**TRECHO FORNECIDO:**
Até entender que a barragem estava se rompendo, Carlinhos diz que se passaram menos de cinco minutos. Ele e o supervisor Gleison, que dirigia a caminhonete usada para salvar cerca de 30 pessoas, saíram em direção a outra área da mina e ainda cortaram caminho, para chegar ao ponto de destino mais rápido, mas a lama os obrigou a mudar o caminho. “Em vez de ir no retorno, ele foi só na metade do caminho, passou pela contramão e subiu. Quando chegamos na cancela, onde tinha que apresentar o crachá, eu vi um poste caindo longe. Eu falei: Caiu um poste ali, será que foi um caminhão que bateu nele? Ele respondeu: Uai, Carlinhos, esquisito, né?”.

O diálogo entre os amigos continuou com a surpresa de ver outro poste cair. “A gente pensou, quando um poste caiu, puxa o outro, né? Mas Deus ajudou e um britador subiu numa altura, voltou e deu umas três sacudidas e eu falei: Gleison, é a barragem que estourou, é a barragem. Nisso, ele ficou frio, e mesmo com o barro vindo, ele virou a caminhonete pra gente descer. Eu falava: Gleison vira, vira, vamos embora, o barro, o barro.”

O drama de Sirlei Ribeiro não foi diferente. O marido dela, o engenheiro geólogo Edson Luiz Albanez, conversou com o EM sobre o último dia de vida da mulher e registrar o trabalho de Sirlei na comunidade. Ela colocou nomes em ruas e lâmpadas em postes e mediava, junto a empresas mineradoras, melhorias para os moradores da região.

Secretária municipal de Desenvolvimento Social de Brumadinho, coordenadora do curso de direito da Faculdade Asa e advogada, Sirlei era casada e não tinha filhos. Nasceu em Brumadinho, na Região Metropolitana de Belo Horizonte, mas cresceu no Córrego do Feijão – onde o pai trabalhava na área de mineração. Levava uma vida muito simples na zona rural. “Ela queria abraçar todos os problemas do mundo”, contou o marido, que a conheceu há 13 anos.

**SEÇÃO DE DADOS:**
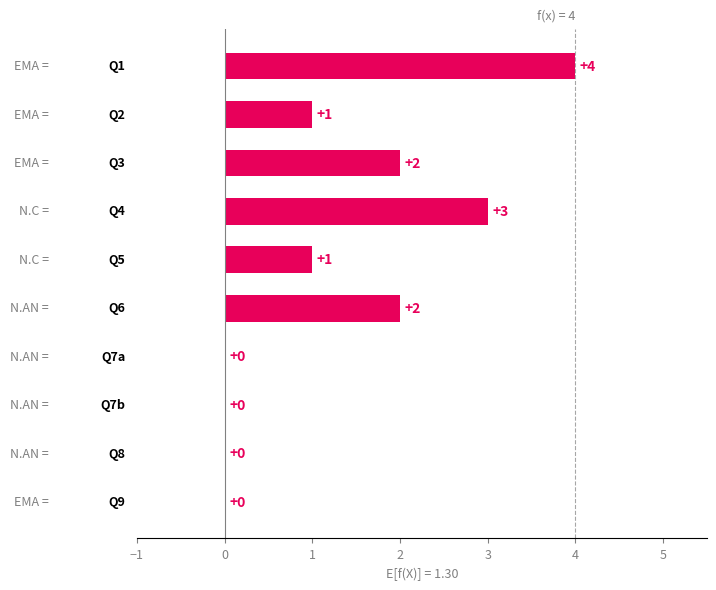

How many values are between 0 and 2?

8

**INSTRUÇÕES:**
1 > Pode reproduzir o trecho sobre a barragem de Brumadinho, começando em "O diálogo entre" e terminando em "moradores da região."?
2 > Pode dar continuidade ao trecho sobre a barragem de Brumadinho a partir do ponto em que ele para?

**RESPOSTAS:**
1 >
O diálogo entre os amigos continuou com a surpresa de ver outro poste cair. “A gente pensou, quando um poste caiu, puxa o outro, né? Mas Deus ajudou e um britador subiu numa altura, voltou e deu umas três sacudidas e eu falei: Gleison, é a barragem que estourou, é a barragem. Nisso, ele ficou frio, e mesmo com o barro vindo, ele virou a caminhonete pra gente descer. Eu falava: Gleison vira, vira, vamos embora, o barro, o barro.”

O drama de Sirlei Ribeiro não foi diferente. O marido dela, o engenheiro geólogo Edson Luiz Albanez, conversou com o EM sobre o último dia de vida da mulher e registrar o trabalho de Sirlei na comunidade. Ela colocou nomes em ruas e lâmpadas em postes e mediava, junto a empresas mineradoras, melhorias para os moradores da região.

2 >
Desde jovem, passou a lutar inquietamente pelos direitos dos moradores do local onde viveu e pelo qual era apaixonada. Reorganizou a Associação de Moradores e brigou por melhorias na estrutura da cidade. “Revitalizou o cemitério, a igreja e o campo. Além do mais, colocou nome nas ruas – que até então não eram identificadas - e lâmpadas em poste. O propósito era mostrar para as pessoas que aquilo que elas não viam como opção era possível”, contou o marido. Sirlei promovia festas na comunidade e ainda foi uma das responsáveis pela mobilização para a criação de um time de futebol no município.

E ela fazia isso tudo com muita garra. Seja pelos caminhões que colocavam as pessoas do Córrego do Feijão em risco por conta da velocidade com que transitavam em vias rurais ou pela poeira que afetava a saúde da população, ela buscava diminuir o impacto da mineração na cidade que tanto amava. “Era uma mulher dura., mas amiga do representante da mineradora para assuntos comunitários. Choramos juntos em seu enterro”, lembrou. Ele contou que o casal não tinha medo e não fazia ideia do risco de rompimento da barragem. “Não existia um temor rondando o ambiente. Todos estavam muito tranquilos.”

A LAMA TOMOU CONTA Sirlei morava com o Edson, há cerca de sete anos, na Vila Ferteco – em uma casa de oito quartos na mata, a poucos metros do pátio de operações da Vale na Mina do Feijão. Na última sexta-feira, Edson contou que saiu de casa, por volta das 11h, para uma reunião de trabalho em Belo Horizonte. Sirlei, que ainda estava de férias do trabalho e retomaria as atividades na próxima semana, estava em casa. Edson perguntou se ela gostaria de acompanhá-lo: “Não quis ir. Tinha afazeres”, lembrou o marido. Lá, ficaram Sirlei, o jardineiro e uma empregada da casa.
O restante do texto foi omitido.